Los lunes era Jerónimo. Era alto y moreno, con unos ojos enormes y largas pestañas. Llegaba en las tardes, después de trabajar en el campo. Contaba historias fascinantes y todo el tiempo sonreía.

Los martes era Alfonso. Se la llevaba a bailar salsa y le traía flores de todos los colores. A veces traía regalos para mi y para mi abuela también.

Los miércoles era Sebastián, el favorito de mi abuela. Sus padres eran ricos hacendados, por lo que tenía mucho dinero. Sus ojos eran verdes y su cabello cobrizo. Era muy amable, pero a Victoria no le gustaba tanto: "es muy presumido", decía.
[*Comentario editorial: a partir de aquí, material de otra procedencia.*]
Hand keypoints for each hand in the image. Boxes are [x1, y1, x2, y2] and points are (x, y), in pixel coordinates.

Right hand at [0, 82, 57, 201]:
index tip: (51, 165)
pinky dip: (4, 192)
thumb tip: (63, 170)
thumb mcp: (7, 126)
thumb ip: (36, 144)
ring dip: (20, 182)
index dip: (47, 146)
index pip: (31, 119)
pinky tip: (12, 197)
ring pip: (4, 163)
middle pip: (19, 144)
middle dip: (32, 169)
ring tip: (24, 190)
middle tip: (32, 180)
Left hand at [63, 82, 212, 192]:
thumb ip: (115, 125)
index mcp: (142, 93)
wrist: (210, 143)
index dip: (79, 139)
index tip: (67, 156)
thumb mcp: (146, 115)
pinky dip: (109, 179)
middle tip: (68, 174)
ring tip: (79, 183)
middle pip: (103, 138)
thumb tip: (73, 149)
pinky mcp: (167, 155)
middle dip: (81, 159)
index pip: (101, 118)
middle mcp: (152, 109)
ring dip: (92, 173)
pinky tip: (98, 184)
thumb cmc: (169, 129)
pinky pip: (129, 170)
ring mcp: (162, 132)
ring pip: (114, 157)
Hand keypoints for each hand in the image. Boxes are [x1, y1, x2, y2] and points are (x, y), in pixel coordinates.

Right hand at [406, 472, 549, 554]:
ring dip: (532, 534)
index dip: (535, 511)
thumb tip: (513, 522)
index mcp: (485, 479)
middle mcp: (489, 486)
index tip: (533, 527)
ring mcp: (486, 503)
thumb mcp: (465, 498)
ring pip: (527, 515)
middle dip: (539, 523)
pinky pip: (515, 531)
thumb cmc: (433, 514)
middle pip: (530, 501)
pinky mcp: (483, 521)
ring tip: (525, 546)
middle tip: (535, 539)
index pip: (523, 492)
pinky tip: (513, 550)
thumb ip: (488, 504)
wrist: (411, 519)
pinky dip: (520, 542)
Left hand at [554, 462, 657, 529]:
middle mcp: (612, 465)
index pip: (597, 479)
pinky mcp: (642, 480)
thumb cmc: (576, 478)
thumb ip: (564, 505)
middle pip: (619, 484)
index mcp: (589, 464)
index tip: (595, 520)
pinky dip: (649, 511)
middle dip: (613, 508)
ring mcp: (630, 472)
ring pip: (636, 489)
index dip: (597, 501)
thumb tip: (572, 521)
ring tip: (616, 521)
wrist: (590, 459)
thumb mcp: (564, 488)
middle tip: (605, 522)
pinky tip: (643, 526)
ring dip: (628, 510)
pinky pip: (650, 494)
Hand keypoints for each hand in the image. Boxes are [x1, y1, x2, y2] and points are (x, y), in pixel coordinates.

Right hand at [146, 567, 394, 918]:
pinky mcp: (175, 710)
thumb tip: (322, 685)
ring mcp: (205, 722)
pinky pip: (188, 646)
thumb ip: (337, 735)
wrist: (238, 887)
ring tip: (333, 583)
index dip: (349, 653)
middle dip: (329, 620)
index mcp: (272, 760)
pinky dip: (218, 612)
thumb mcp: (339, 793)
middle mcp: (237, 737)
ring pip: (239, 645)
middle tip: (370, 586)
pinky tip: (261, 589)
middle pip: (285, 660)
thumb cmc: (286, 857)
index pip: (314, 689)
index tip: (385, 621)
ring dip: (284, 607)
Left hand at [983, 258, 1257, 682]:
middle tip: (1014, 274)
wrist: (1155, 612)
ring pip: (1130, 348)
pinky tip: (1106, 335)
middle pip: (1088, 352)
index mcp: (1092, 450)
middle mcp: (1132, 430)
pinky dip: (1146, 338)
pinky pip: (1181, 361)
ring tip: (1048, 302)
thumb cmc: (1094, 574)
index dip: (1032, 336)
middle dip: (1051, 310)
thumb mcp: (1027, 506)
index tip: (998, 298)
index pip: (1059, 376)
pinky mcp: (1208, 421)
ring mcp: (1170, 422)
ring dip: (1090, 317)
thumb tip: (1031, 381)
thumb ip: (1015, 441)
Los jueves era Luis. Mulato de hombros anchos y voz grave. Tocaba la guitarra y la hacía reír. Mi abuela lo detestaba y una vez lo corrió de la casa a escobazos porque los encontró a punto de cometer una indecencia, o al menos esa fue su justificación. Victoria se enojó como nunca la había visto, después de llorar y no hablarle por una semana a mi abuela, logró que lo dejaran visitarla de nuevo.

Los viernes era Humberto, Beto para los amigos. Era su favorito. Le cantaba canciones y le escribía bellos poemas. Tocaba la guitarra también. Tenía una nariz prominente que al principio me causaba gracia, pero después admiración.
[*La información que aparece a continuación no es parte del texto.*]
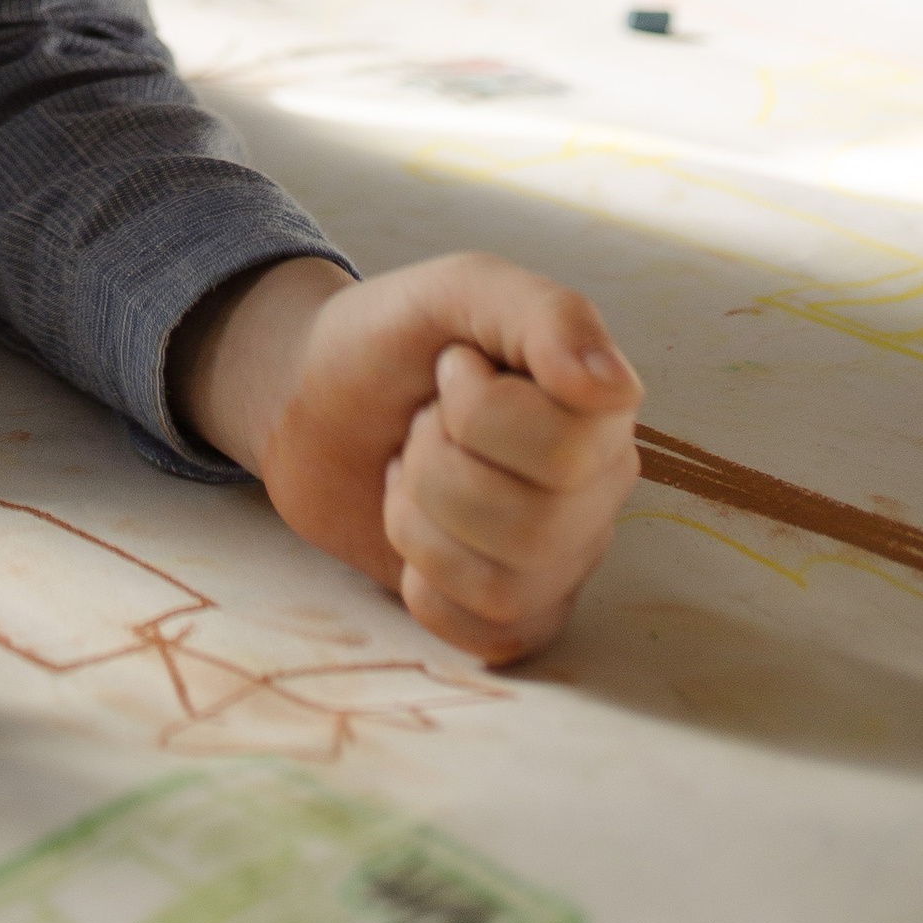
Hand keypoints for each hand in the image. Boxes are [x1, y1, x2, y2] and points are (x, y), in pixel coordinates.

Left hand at [174, 252, 641, 662]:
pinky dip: (421, 582)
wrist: (309, 403)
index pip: (567, 448)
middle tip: (420, 424)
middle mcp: (599, 489)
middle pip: (532, 525)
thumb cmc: (391, 340)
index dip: (476, 408)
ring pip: (501, 586)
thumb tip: (613, 387)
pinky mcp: (518, 614)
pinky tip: (418, 534)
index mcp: (601, 410)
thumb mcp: (455, 289)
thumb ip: (540, 312)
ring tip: (413, 471)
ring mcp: (563, 559)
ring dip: (419, 519)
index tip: (449, 365)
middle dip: (437, 466)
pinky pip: (479, 633)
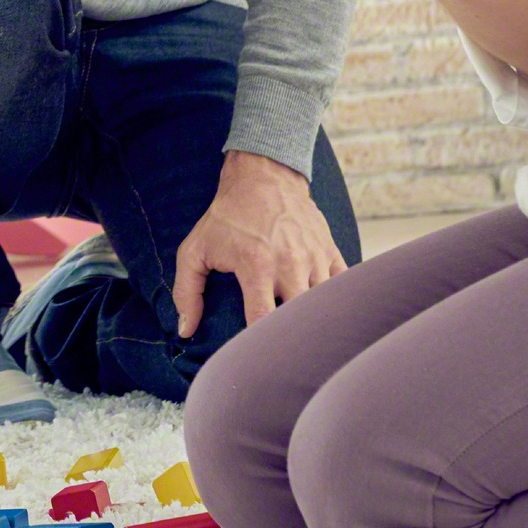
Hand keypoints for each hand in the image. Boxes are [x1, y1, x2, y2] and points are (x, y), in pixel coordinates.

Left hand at [173, 151, 346, 336]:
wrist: (263, 175)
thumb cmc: (227, 216)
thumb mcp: (196, 248)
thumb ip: (187, 291)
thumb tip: (184, 330)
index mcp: (256, 265)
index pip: (263, 321)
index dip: (258, 342)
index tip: (251, 353)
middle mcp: (290, 263)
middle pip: (299, 318)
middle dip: (289, 336)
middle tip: (278, 349)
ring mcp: (315, 257)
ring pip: (323, 305)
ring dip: (312, 320)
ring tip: (300, 334)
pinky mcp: (330, 251)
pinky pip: (343, 286)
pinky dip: (335, 301)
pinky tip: (324, 312)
Los sábados era Federico. De ideas revolucionarias y espíritu libre. Tenía el cabello castaño rizado y mirada soñadora. Era mi favorito, y una tarde lluviosa de verano me besó bajo el árbol de aguacates, mientras ella iba por el café.

Los domingos descansaba y entonces salíamos las dos juntas al cine o nos leíamos o tocabamos el piano. A veces me peinaba igual que ella y me sentía entonces hermosa y libre, como ella.

- ¿Con quién te vas a quedar? - le pregunté una tarde lluviosa de invierno mientras veíamos crepitar el fuego de la chimenea y comíamos castañas.

Me miró confundida y sonrió - ¿Acaso tengo que elegir?